Sud wusste auch keine Antwort darauf und betrachtete das Wesen für einige Sekunden, als er fragte:
„Wer bist du und was willst du von uns?!“.
Das Wesen stand da und rührte sich nicht.
Die Soldaten um das Wesen zielten noch immer mit geladenen Waffen auf das Ding und diskutierten leise, um welchen Anthropomorph es sich wohl handeln möge. Gab es so etwas wie eine „Ziegigkeit“, die eines Anthropomorphen bedarf? Falls nicht, welcher Anthropomorph hätte sonst die Gestalt einer weiß leuchtenden Ziege? Der für radioaktiven Ziegenkäse? Für abstrakte Tiere? Der, der nichts Besseres an Gestalt finden konnte?
Erneut fragte Sud das Wesen, mit wem er es hier zu tun hatte und was es von ihnen wollte. Ihm war natürlich klar, dass die Ankunft dieses unbekannten Anthropomorphen nichts Gutes bedeuten würde und dass er sie kaum bei der Auslöschung des Lebens in Virgo anfeuern würde, doch fragen verschaffte ihm Zeit, in der er nachdenken konnte, wie er sich dieses Anthropomorphen effektiv entledigen könnte.

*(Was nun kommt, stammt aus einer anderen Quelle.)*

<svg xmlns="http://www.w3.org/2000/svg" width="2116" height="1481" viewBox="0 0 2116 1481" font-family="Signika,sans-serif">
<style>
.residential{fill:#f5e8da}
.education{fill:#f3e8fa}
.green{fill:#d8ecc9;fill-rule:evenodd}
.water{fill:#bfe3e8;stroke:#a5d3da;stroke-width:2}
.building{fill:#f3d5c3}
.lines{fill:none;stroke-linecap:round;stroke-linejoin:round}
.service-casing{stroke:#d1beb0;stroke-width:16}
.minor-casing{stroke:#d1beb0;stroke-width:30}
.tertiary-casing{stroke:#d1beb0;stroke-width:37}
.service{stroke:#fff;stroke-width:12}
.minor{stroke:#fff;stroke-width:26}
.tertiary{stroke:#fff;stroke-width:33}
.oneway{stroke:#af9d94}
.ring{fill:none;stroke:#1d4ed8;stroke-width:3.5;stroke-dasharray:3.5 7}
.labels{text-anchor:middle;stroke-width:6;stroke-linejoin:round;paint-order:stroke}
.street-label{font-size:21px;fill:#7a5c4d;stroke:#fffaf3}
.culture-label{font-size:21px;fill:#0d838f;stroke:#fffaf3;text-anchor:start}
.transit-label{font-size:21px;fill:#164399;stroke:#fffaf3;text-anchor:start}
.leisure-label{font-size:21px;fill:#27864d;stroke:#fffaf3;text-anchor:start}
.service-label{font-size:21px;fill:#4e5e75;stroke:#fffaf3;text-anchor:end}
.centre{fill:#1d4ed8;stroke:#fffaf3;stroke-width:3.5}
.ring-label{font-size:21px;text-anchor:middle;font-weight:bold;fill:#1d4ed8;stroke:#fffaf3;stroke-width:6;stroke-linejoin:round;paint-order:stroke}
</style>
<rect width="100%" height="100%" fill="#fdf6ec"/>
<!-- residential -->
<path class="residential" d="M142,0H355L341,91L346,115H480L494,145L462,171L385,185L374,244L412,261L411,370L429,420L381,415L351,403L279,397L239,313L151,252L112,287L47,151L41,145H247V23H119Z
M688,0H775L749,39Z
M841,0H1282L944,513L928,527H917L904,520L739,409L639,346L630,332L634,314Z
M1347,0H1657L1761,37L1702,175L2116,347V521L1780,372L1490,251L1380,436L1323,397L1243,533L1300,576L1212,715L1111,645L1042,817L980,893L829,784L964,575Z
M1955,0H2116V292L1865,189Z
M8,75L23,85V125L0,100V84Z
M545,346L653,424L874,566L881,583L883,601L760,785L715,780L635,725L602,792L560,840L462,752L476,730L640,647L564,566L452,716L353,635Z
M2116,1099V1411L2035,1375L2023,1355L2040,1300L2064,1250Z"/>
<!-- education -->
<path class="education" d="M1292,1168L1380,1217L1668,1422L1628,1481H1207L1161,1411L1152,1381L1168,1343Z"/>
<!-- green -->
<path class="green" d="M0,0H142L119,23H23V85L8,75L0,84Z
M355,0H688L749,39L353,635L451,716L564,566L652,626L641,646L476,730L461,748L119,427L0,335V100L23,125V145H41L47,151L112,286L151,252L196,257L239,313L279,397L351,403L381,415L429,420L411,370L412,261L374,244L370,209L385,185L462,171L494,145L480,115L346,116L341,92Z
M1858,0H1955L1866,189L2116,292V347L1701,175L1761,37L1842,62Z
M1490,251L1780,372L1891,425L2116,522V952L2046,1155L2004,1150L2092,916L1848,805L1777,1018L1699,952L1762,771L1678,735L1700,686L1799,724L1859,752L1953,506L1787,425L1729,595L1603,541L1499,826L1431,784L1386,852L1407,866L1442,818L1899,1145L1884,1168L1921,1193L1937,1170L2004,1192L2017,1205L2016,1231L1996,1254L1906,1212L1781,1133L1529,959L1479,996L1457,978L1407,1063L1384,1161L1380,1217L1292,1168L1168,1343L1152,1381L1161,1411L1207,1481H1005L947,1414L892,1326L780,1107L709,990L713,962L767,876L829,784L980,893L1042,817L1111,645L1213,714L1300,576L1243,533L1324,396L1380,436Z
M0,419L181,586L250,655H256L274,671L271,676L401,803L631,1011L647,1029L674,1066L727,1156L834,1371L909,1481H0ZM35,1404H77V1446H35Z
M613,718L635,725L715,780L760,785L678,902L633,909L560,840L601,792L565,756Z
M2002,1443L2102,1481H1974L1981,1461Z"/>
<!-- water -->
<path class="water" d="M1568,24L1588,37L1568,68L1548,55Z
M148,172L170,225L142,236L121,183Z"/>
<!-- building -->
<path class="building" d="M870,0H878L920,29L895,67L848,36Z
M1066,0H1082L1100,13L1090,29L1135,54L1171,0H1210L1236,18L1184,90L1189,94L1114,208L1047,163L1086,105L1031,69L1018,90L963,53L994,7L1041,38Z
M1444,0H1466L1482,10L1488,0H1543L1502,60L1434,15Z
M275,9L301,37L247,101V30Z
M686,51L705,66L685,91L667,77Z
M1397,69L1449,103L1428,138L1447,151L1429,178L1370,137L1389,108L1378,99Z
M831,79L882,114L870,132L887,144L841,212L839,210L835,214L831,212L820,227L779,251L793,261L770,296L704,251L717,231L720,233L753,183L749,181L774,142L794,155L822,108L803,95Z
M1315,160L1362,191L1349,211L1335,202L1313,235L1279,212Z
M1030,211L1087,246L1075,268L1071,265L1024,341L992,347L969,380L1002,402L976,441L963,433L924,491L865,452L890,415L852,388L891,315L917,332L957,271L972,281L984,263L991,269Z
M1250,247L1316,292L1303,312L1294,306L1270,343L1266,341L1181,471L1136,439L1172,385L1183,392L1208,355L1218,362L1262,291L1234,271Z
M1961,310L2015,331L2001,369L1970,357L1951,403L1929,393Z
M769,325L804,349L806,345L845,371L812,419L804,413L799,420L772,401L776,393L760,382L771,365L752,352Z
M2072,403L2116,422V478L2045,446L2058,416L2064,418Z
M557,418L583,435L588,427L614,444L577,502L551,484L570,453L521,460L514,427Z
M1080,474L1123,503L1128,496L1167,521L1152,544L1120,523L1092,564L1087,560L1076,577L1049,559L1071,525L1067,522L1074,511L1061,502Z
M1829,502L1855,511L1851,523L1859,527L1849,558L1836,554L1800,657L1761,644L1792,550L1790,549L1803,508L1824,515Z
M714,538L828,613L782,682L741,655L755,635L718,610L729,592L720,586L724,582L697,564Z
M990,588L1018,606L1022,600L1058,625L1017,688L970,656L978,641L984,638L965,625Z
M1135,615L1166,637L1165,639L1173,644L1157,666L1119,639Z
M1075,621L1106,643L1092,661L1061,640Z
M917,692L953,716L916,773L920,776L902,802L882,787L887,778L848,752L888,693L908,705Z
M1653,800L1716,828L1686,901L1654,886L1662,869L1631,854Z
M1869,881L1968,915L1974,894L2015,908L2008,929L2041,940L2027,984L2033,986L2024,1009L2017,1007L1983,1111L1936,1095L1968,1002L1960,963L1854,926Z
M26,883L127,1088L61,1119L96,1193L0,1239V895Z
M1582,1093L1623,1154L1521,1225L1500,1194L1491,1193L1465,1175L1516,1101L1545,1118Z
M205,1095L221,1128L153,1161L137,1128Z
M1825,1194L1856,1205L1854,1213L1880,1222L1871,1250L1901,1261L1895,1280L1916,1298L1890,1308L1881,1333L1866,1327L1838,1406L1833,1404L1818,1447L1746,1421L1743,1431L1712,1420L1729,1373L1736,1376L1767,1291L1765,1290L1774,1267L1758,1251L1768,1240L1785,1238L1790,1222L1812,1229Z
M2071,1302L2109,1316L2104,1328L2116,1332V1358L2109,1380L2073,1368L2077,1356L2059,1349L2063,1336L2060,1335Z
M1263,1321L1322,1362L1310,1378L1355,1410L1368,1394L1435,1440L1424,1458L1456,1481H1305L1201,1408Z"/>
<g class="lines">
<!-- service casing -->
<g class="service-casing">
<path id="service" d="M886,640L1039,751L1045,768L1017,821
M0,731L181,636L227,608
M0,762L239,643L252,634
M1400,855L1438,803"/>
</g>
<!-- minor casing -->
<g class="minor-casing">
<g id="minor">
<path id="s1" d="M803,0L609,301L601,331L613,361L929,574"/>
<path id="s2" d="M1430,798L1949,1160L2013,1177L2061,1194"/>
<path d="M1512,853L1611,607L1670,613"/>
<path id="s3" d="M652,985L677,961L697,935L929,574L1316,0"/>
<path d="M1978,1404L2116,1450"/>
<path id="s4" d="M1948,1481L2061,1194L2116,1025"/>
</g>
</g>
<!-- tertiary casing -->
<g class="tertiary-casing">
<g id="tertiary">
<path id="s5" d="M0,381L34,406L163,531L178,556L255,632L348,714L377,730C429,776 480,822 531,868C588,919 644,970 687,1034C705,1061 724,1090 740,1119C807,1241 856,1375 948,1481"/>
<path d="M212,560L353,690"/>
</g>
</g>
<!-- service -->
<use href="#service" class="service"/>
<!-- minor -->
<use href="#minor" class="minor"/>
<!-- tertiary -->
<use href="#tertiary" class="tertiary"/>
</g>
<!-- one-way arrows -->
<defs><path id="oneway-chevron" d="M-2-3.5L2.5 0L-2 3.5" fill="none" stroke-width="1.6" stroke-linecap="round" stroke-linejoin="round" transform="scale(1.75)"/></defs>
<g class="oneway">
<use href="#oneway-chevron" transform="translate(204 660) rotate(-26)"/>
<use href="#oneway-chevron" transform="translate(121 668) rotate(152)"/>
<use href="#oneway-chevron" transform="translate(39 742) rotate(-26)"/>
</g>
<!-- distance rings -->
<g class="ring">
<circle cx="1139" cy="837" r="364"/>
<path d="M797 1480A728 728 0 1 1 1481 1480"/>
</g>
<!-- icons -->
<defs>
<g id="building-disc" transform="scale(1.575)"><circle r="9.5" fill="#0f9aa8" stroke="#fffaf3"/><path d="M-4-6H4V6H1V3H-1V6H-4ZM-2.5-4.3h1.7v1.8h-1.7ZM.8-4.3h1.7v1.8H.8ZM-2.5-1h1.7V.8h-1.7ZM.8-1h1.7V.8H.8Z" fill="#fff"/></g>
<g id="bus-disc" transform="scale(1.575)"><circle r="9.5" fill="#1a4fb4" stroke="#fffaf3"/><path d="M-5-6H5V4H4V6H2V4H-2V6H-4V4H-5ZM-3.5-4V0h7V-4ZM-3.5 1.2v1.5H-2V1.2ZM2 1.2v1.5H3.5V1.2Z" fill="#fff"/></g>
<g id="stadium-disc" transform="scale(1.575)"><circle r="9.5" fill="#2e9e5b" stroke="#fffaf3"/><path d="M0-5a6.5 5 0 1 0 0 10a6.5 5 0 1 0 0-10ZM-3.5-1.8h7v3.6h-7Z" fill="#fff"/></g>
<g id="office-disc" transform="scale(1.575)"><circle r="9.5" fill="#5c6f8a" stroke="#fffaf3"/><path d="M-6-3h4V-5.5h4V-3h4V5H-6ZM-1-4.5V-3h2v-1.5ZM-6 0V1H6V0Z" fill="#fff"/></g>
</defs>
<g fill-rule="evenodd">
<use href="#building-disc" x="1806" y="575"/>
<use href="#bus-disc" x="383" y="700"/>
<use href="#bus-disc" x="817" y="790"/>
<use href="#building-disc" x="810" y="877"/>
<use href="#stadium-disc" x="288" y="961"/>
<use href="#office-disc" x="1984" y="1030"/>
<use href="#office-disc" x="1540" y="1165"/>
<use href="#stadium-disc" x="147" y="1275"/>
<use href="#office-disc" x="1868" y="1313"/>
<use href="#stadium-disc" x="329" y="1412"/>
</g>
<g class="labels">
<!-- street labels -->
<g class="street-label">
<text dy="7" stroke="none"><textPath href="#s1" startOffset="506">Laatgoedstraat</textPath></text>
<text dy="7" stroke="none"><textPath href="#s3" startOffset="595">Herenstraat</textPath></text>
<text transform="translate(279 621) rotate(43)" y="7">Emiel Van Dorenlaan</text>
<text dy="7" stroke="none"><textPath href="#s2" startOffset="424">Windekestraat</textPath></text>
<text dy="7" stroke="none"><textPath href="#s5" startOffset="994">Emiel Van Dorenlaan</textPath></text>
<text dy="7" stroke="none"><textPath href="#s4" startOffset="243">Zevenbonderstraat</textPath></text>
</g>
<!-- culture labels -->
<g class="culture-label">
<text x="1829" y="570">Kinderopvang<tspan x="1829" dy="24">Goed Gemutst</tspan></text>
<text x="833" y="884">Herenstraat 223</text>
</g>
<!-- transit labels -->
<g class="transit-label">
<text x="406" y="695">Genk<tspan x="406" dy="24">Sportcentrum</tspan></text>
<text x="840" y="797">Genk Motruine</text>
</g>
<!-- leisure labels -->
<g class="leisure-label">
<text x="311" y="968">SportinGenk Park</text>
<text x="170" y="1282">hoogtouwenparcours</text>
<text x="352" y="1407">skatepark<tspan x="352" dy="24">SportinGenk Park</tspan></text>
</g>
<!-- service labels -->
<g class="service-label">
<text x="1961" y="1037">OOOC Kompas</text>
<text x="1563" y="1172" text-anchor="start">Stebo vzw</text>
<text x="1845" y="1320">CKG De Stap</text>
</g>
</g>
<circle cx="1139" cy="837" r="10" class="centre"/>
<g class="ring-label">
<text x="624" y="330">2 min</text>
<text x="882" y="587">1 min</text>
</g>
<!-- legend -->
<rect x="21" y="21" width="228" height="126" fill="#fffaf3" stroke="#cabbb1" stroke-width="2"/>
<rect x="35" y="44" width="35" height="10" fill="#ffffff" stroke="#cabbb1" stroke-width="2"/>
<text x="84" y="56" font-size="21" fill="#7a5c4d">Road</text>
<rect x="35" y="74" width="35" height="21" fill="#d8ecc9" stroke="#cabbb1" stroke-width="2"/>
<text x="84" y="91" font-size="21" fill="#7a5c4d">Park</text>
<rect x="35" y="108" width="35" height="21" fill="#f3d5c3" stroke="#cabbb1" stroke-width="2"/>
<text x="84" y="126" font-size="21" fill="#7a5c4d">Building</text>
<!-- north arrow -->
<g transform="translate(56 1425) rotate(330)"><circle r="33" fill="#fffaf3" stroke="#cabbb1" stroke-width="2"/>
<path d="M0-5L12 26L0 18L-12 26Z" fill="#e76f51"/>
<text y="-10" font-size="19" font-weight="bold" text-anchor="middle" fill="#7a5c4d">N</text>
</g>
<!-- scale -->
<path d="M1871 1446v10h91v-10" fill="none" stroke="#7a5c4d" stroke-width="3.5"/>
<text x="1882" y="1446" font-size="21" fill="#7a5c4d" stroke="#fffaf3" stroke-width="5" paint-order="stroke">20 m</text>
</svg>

Als die Frage in der Luft hing und kurze Zeit nichts weiter passierte, drehte sich der Kopf des Wesen auf Sud und es öffnete seine bis dahin geschlossenen Augen.
Zwei rote Lichtpunkte starrten ihn an.
Bilder, Gerüche, Geräusche und Emotionen durchfluteten von einem Moment auf den anderen Sud, als er diesem Wesen in die Augen starrte und seinem Blick nicht abwenden konnte. Ihm war, als würde er in sein eigenes Leben blicken und dieses auf ihn zurück und viele unangenehme Fragen aufwerfen, mit denen er nicht umgehen wollte.
Die Soldaten blickten verwirrt zu Sud, der reglos das Wesen anstarrte und warteten auf weitere Befehle.
„Sir?“, fragte ein Soldat nach, „Ist alles in Ordnung, Sir?“
„Was...haben wir nur ... getan...“ stammelte Sud irritiert, als er sich immer mehr in den Augen des Wesens verlor, dass noch immer reglos dastand.
„Ich wollte nie... bitte, du musst mir glauben... ich wollte doch nie, dass es soweit kommt...ich wusste nicht, was wir tun...bitte...verzeih mir“ fuhr er fort, als er rücklings zur Kontrolltastatur der Hellespont stolperte.
„Es tut mir leid“ sagte er unter Tränen zu den Augen und war bereit, seinem Großvater zu begegnen und sich vor ihm zu rechtfertigen. Sein Spiegelbild sah mitleidig auf ihn herab, seine Kindheit erschien nun wie ein rosiger und warmer Ort, an dem er nun wieder gern sein würde und seine Seele konnte sich keine geeignete Strafe für sich selbst ausdenken, die seine Taten jemals wieder gutmachen würden.
Dennoch drückte er den speziellen Knopf der Steuerung von Hellespont.
Sekunden später zerriss eine Explosion die Struktur der Hellespont und riss Sud und seine Besatzung in ihr Grab.
Nach der Selbstzerstörung blieb einzig und allein Ya zurück, der kurz blinzelte.
Kurze Zeit später bewegte er sich weiter.